Les autorités sanitaires françaises ont annoncé, ce mercredi, un bilan aggravé dans le dossier sensible des laits infantiles rappelés. Un troisième nourrisson est décédé après avoir consommé l’un des produits concernés par les vagues de retraits qui secouent le secteur depuis plusieurs semaines. Le ministère de la Santé précise toutefois, avec une extrême prudence, qu’aucun lien scientifique direct n’a pu être formellement établi à ce jour entre ces décès et la consommation des produits incriminés.

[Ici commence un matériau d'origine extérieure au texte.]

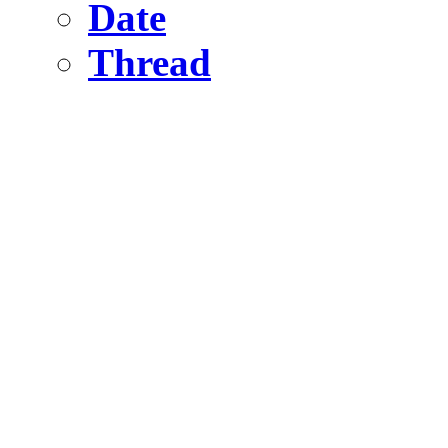
Date
Thread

Selon le communiqué officiel, trois signalements de décès ont désormais été enregistrés auprès des services de l’État. Pour chacun de ces cas tragiques, une consommation des laits faisant l’objet des rappels a été rapportée. En parallèle, quatorze hospitalisations de bébés sont également recensées, liées à une exposition certaine ou suspectée à ces produits.
L’origine de cette crise sanitaire remonte à la mi-décembre, lorsqu’un premier rappel massif a été initié par le géant Nestlé, touchant des dizaines de lots distribués dans une soixantaine de pays. La raison invoquée était la présence potentielle de céréulide, une toxine bactérienne. Ce premier retrait a déclenché une réaction en chaîne à l’échelle mondiale, entraînant d’autres industriels majeurs comme Danone ou Lactalis, ainsi que des acteurs plus modestes, à rappeler à leur tour des produits similaires.
La situation s’est encore complexifiée début février lorsque les autorités réglementaires européennes ont décidé de durcir les normes, en abaissant les seuils tolérables de céréulide dans les aliments. Cette décision a provoqué une nouvelle vague de rappels préventifs. La céréulide est une substance connue pour provoquer des vomissements sévères, particulièrement dangereux chez les très jeunes enfants.
En France, une enquête sanitaire approfondie est en cours pour tenter de déterminer l’origine exacte de ces décès et établir, ou non, un lien de causalité avec les laits consommés. Les conclusions de cette investigation sont toujours attendues. Dans un climat de défiance croissante, l’organisation non gouvernementale Foodwatch, aux côtés de plusieurs familles affectées, a décidé de porter l’affaire devant la justice. Une plainte a été déposée contre l’État et les fabricants, les accusant de retard dans la gestion des rappels et d’un manque de transparence envers le public.
Un fait notable distingue la France dans ce dossier européen : elle est à ce jour le seul pays du continent à avoir signalé des décès suite à une consommation avérée des produits visés par les rappels. D’autres nations, comme le Royaume-Uni, ont fait état d’une trentaine d’hospitalisations, mais sans qu’un lien direct ne soit, là non plus, scientifiquement confirmé. L’attente des résultats des expertises judiciaires et sanitaires reste donc insupportablement longue pour les familles concernées, tandis que l’inquiétude demeure vive parmi les parents.